BEGIN SOURCE DOCUMENT

Most of us get through life without posting our teenagers’ work online. There’s not some rule that either your DC are delinquent gamers, OR you have to put their essays, articles, artwork on MN.

Did anybody say that there was?

Personally I wouldn't post my teenagers essays online but I have posted artwork they have done on a relevant art forum. I object to the people who are critical without bothering to be constructive rather than downright nasty.

ViragoKnows · 18/12/2018 18:08

Well why did you say

“Teenagers can't win, people complain about them hanging around in towns, being on electronic devices all the time and then when they do something like your son has done they criticise that as well.”

??

It’s irrelevant. Don’t put it online. If you do, some people will pull it apart.

Quietrebel · 18/12/2018 22:16

Those people should pick on someone their own size.

milkandpancakes · 18/12/2018 22:22

It's a really interesting essay actually. Top marks from me! Xmas SmileStar

Loletta · 18/12/2018 23:32

It's very well written and I'd be very proud of him if I were his mum.

bluebell2017 · 18/12/2018 23:43

It's very wordy, but ultimately adds nothing to the debate. Heavy reliance on rhetoric and cliches. Bit ironic, really.

Shakespearmint · 19/12/2018 10:14

Thanks for all the comments .

END SOURCE DOCUMENT
BEGIN RECORDS SHOWN

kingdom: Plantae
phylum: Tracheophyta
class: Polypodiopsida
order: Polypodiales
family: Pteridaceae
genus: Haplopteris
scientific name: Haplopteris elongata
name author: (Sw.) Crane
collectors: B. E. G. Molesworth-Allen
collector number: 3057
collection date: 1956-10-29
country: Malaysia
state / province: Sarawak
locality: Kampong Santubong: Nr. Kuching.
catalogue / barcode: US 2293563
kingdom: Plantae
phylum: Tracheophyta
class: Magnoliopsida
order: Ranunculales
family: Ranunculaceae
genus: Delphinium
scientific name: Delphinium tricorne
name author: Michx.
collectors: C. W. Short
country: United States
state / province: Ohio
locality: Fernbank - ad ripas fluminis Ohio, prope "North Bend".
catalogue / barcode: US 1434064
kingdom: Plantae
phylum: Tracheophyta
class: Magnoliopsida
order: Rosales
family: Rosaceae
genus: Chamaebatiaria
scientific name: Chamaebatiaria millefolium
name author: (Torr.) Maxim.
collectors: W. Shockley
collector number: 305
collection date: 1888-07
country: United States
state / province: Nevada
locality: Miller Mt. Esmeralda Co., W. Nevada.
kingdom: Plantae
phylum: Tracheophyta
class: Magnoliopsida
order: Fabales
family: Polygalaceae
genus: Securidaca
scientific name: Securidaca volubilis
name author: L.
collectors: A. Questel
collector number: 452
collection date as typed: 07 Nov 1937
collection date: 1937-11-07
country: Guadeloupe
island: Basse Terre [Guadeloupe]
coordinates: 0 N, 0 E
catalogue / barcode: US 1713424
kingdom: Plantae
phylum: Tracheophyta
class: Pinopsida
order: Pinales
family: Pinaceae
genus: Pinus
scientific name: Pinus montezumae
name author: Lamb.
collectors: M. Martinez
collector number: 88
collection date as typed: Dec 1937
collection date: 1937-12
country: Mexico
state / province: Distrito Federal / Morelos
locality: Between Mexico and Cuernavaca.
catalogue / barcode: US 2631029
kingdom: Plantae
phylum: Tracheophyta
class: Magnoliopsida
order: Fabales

END RECORDS SHOWN

WHAT IS BEING ASKED: Could you resume the forum thread above the data, the one about posting a teenager's essay online, and carry it on from its last line?

RESPONSE AREA:
I am not sure what I was expecting by pasting his work here. I am tremendously proud of his argument and determination . I have no problem with constructive criticism or negative comments. The subject is contentious .It will appear in his school magazine and that will be that .

I understand too that there is BREXIT fatigue.
Thanks again

OP posts:
lazysummer · 19/12/2018 18:51

I think it's great and I'm an English teacher. We should be relieved that teenagers are taking an interest in politics, as we will need them to rescue us from this mess. You (and he) certainly don't deserve the vitriol that has been dished up on this thread; I wonder what example we are setting as the grownups.
I would also be proud if my son had written this; I am appalled at the derogatory comments, whatever people's viewpoint.

Imissgmichael · 19/12/2018 19:02

Thank goodness 15 year olds can’t vote.

Those last 9-10 sentences are clear that he has little idea. I mean please, leavers mock and remainers use fact. Hasn’t he seen all the insults thrown at leavers - thick, uneducated, racist, to old to vote because they’ll all be dead soon, hope they suffer and can’t get medicine.

But heys that’s ok, he’s only a child and finding his way in life. That’s why they can’t vote.

lazysummer · 19/12/2018 19:13

Whereas the adults say "biased little tit", making them much better informed and measured in their response.

Talkinpeece · 19/12/2018 20:42

Straight Bananas
Hmm
more research needed

missesbiggens · 19/12/2018 21:37

Unfortunately, this is a great example of why verbosity does not = intellect/fact. I will say this though, he'd make a brilliant Guardian Opinion writer.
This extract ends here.